### DATASET EXTRACT
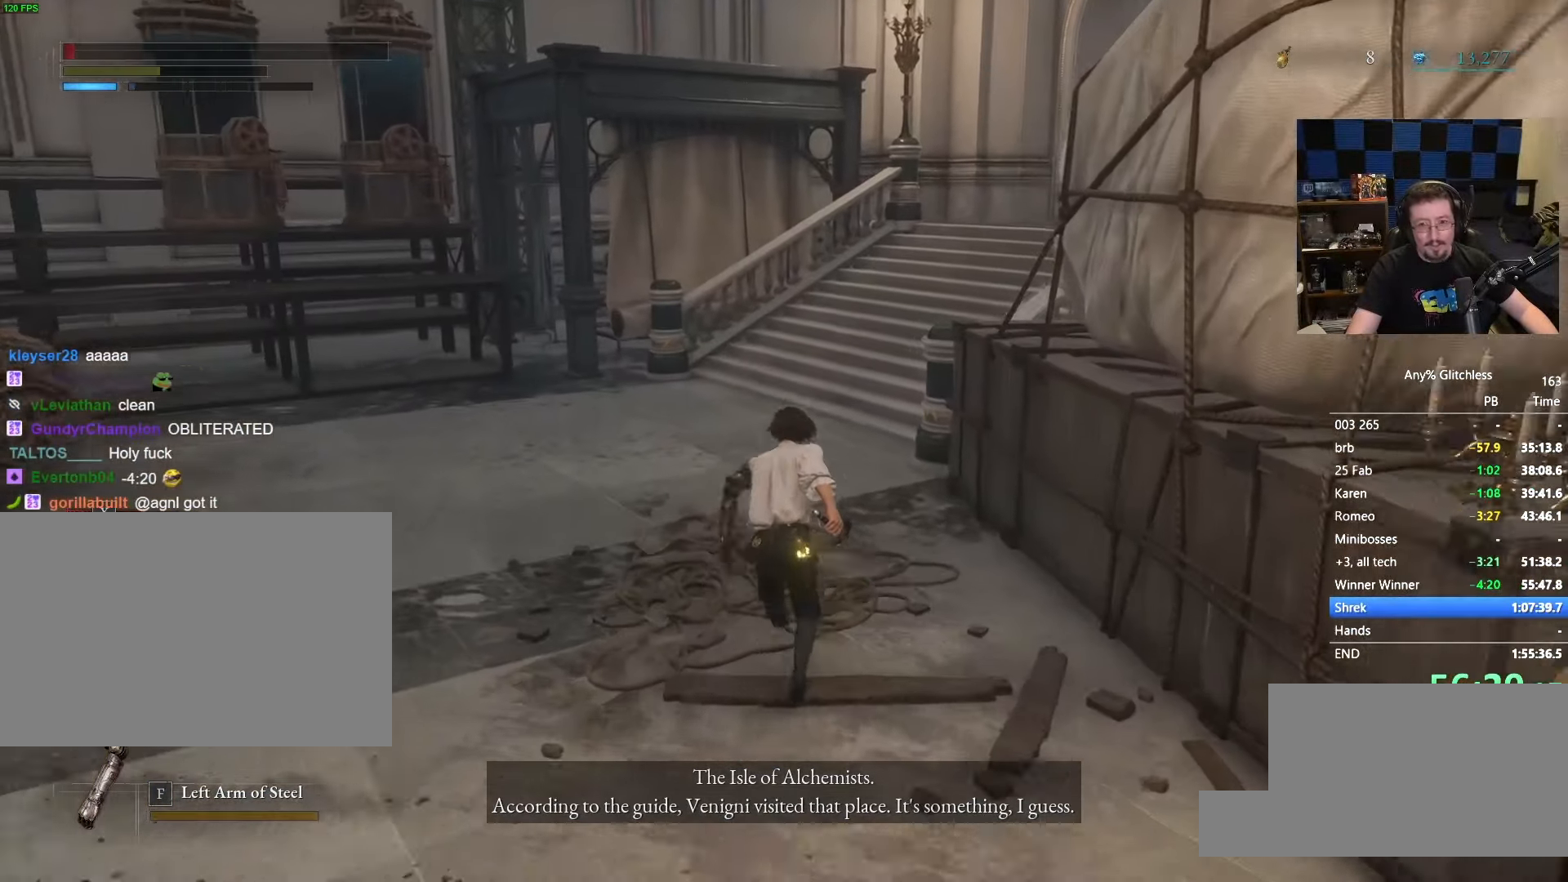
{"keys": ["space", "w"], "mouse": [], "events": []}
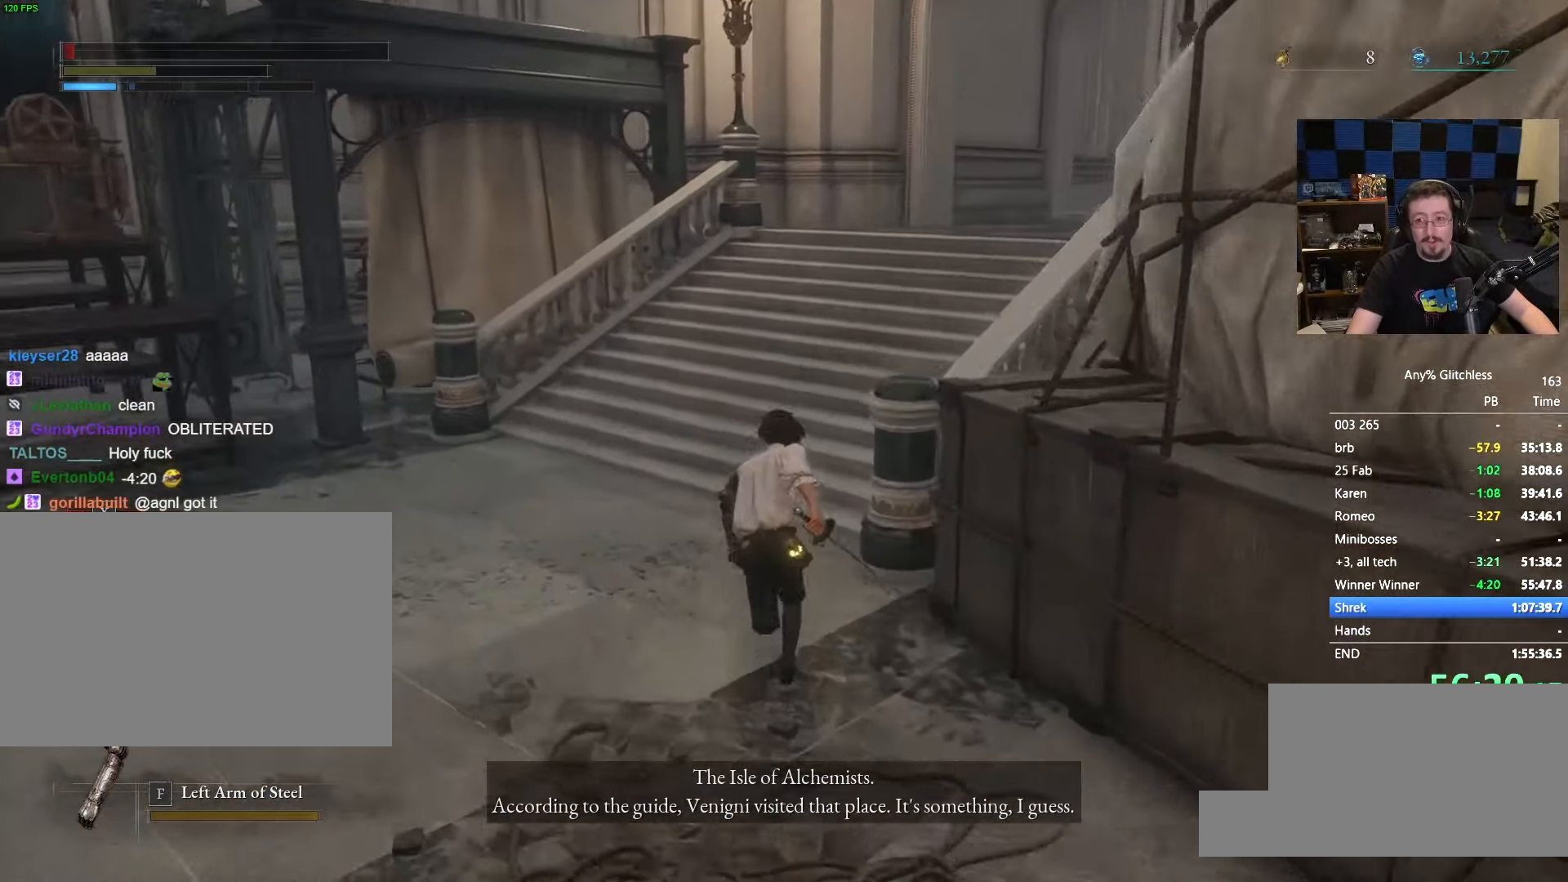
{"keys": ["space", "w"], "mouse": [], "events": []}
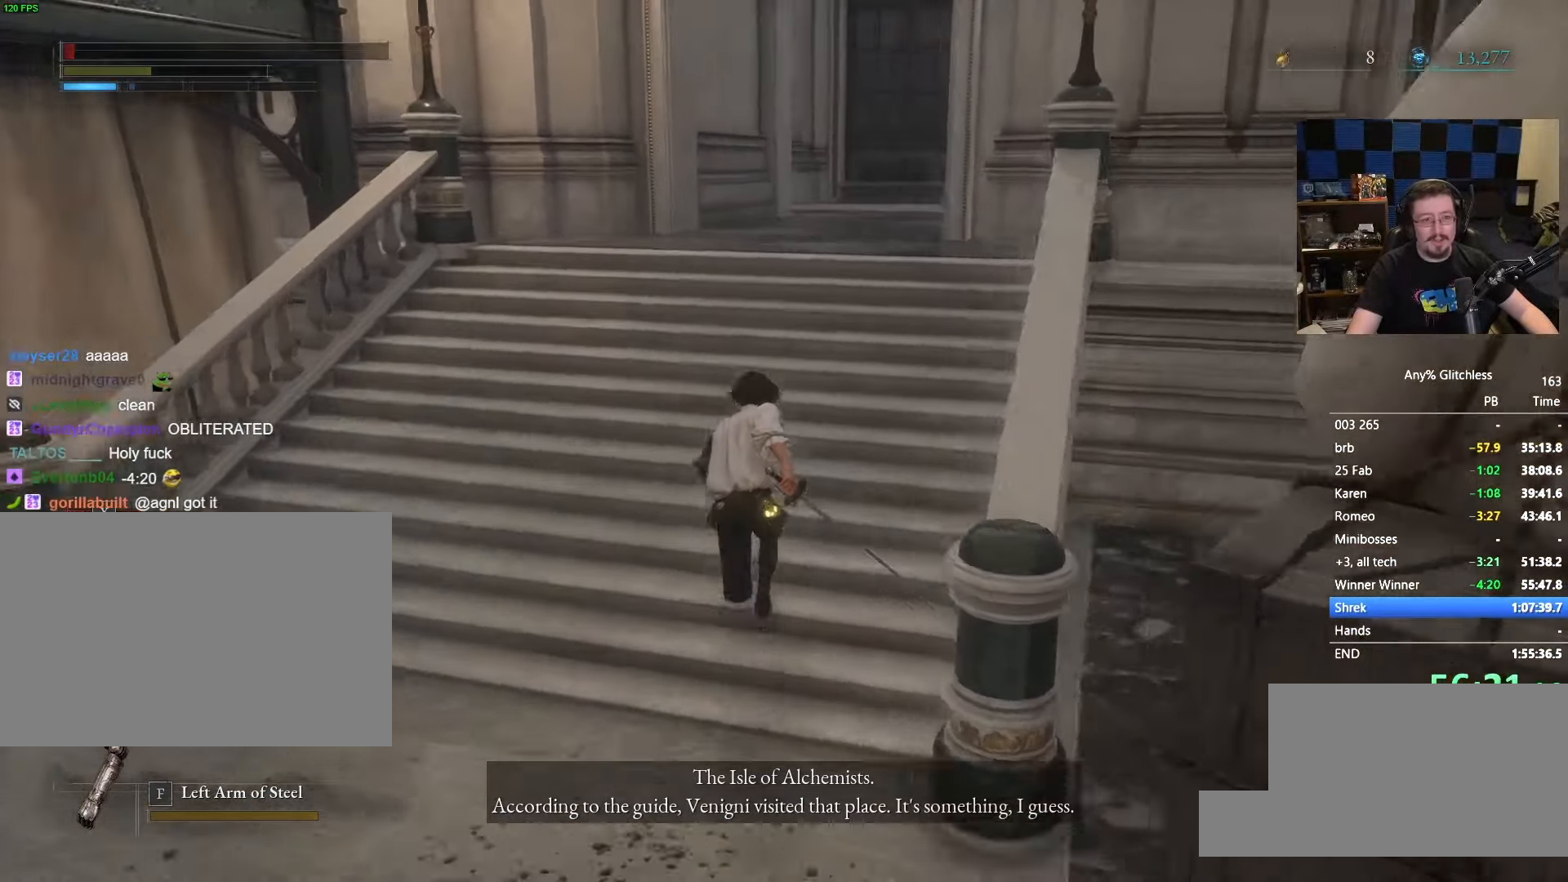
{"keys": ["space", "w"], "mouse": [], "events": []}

### TASK TO CARRY OUT
Without including any images, output the data exactly as given.

### RESULT FOR THIS TASK
{"keys": ["space", "w"], "mouse": [], "events": []}
{"keys": ["space", "w"], "mouse": [], "events": []}
{"keys": ["space", "w"], "mouse": [], "events": []}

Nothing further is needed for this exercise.